Environment Nairobi

Nairobi Marks Clean Air Day with a Call for Urgent Action Ahead of Africa Climate Summit

By Jim Mwanda

On Sunday, Nairobi paused for five minutes to breathe. As motorists at Kencom, Moi Avenue, and Kenyatta Avenue turned off their engines during the symbolic “Stop the Engines” campaign, the silence carried a powerful message. Clean air is not just an environmental issue, but a matter of life and death.

The city’s skies, clouded with fumes and dust, are costing Kenya more than 5,000 lives every year, leaving millions battling asthma, respiratory disease, and heart complications.

For many Nairobians, the struggle with polluted air is deeply personal.“Every evening I watch children in Kibera coughing and struggling to sleep because of the smoke and dust around us,” said Lawrence Otieno, a young artist whose work was displayed during the day’s exhibitions.

Through his paintings, Lawrence captures the daily toll of pollution on ordinary families, while imagining a city where children can run and breathe freely.

Health experts warn that without urgent action, pollution-related illnesses and deaths in Kenya could rise by more than 50 percent by 2050.

“Fuel matatus, buses, personal cars and boda boda riders should avoid idling and switch off engines when not in motion to reduce air pollution,” urged Geoffrey Mosiria, Nairobi County Chief Officer of Environment.

He also highlighted partnerships such as the Breathe Nairobi initiative, which is deploying data-driven solutions to track emissions.

Nairobi has already been ranked Africa’s second most polluted city, with harmful particulate matter (PM2.5) levels consistently above safe limits.

In 2020, the average stood at 14.7μg/m3, nearly three times the WHO guideline, placing residents at high risk of cancer, cardiovascular disease, and chronic respiratory conditions.

The event concluded at Central Park with exhibitions showcasing clean transport innovations, solar energy solutions, and awards for students who participated in the Air Quality School Competition.

Yet beyond the celebrations, officials and campaigners delivered a sobering warning: if the city does not strengthen interventions against vehicle emissions, industrial pollution, open waste burning, and poor waste management, Nairobi’s health and economy will pay a heavy price.

As the Africa Climate Summit 2 opens today in Addis Ababa, Nairobi’s Clean Air Day offers a critical reminder.

“The right to breathe clean air is a right to life,” said one health campaigner at the march.Climate justice is inseparable from health justice. The same actions that cut greenhouse gas emissions clean transport, renewable energy, and better waste systems, can save lives today.

For ordinary Nairobians like Lawrence and countless others, the fight for clean air is not about distant targets, but about surviving each breath.

• [Data to examine]:

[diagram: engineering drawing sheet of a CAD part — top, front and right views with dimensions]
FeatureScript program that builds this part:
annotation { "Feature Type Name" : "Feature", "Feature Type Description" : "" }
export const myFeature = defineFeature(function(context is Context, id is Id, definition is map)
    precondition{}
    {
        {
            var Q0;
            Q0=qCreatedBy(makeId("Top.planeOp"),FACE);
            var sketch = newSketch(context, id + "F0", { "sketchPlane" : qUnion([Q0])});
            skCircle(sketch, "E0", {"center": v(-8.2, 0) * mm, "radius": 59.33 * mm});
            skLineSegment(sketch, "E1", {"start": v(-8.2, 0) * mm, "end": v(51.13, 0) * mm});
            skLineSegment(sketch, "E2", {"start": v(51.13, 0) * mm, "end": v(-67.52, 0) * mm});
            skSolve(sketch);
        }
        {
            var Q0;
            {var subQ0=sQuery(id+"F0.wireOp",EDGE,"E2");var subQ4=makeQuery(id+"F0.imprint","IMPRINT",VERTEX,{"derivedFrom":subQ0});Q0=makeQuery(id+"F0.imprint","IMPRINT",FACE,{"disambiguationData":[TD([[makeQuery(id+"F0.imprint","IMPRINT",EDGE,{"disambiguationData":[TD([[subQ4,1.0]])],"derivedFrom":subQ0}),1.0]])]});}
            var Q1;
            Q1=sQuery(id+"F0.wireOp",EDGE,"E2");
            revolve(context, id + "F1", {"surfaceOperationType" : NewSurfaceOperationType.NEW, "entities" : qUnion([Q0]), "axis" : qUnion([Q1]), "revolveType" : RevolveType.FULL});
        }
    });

• [Problem details]: From the article on Nairobi's Clean Air Day, list every kind of pollution that officials and campaigners say the city must act more strongly against.

• [Answer to this problem]: Vehicle emissions, industrial pollution, open waste burning, and poor waste management.